Wisconsin’s February wolf hunting season lasted less than three days but surpassed the targeted quota by almost one hundred animals.

DNR Division Administrator Keith Warnke told reporters Thursday that hunters and trappers harvested 216 wolves from Monday morning through Wednesday afternoon. “The harvest breakdown was 86% taken by use of dogs, 5% taken by trappers, and 9% by other hunting methods.”

Carnivore Specialist Randy Johnson confirms most were adolescent wolves and not the older breeding stock.  Johnson says going over the quota isn’t likely going to harm wolf populations. “A relatively small percentage over the total quota, and so I would say there’s low concern, you know, at the population level of any significant effects there.”

By law, DNR must give 24-hours’ notice before closing a wolf hunting zone.


2020 DNR statistics show wolves killed 40 calves and one cow, along with fifteen sheep, one horse, one alpaca, 31 dogs, and 40 hens.

The season started with a 200-wolf quota, 119 of which were allocated to hunters and trappers with 81 set aside for the Ojibwe tribes. 

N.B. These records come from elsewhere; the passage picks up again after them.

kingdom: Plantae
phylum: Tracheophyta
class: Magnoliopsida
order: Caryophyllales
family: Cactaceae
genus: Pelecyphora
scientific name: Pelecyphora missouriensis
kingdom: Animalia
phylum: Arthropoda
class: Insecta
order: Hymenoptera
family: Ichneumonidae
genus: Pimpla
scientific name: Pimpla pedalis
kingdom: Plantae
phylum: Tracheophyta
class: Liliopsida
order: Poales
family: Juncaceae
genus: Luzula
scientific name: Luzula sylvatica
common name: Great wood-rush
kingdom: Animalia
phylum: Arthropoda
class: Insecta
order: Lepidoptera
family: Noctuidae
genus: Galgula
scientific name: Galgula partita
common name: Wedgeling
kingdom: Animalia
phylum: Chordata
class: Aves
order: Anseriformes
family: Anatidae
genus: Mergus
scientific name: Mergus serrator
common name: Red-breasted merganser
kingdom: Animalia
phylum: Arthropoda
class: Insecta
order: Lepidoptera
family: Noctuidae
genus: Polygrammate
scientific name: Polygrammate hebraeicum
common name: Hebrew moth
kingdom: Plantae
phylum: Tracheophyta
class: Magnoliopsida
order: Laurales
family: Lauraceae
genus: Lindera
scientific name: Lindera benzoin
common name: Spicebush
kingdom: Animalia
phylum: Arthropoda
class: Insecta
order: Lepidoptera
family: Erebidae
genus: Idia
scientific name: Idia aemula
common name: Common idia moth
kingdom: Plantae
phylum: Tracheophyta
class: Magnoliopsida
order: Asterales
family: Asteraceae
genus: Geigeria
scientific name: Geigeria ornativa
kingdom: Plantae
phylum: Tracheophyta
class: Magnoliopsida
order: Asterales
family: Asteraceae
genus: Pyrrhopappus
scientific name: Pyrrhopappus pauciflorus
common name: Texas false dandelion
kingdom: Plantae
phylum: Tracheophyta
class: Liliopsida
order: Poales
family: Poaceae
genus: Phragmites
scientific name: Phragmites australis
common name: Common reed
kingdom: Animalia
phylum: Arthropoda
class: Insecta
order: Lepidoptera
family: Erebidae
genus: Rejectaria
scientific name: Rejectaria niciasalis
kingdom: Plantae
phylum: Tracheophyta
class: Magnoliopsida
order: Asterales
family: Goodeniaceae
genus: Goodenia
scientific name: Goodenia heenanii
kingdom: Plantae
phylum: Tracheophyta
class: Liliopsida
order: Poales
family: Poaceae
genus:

Eric Lobner with the wildlife management program says there were nine wolves registered at the end of Monday, but overnight online registrations jumped to 48 by Tuesday morning, so DNR immediately moved to close three of the six hunting zones.  Later Tuesday, they had to begin closing the remaining zones.  Lobner says unlike past seasons, they issued twenty times more permits than the quota target for the short season instead of the usual ten times the quota at the direction of the Natural Resources Board.  He says weather including fresh snow made for ideal wolf tracking conditions as well.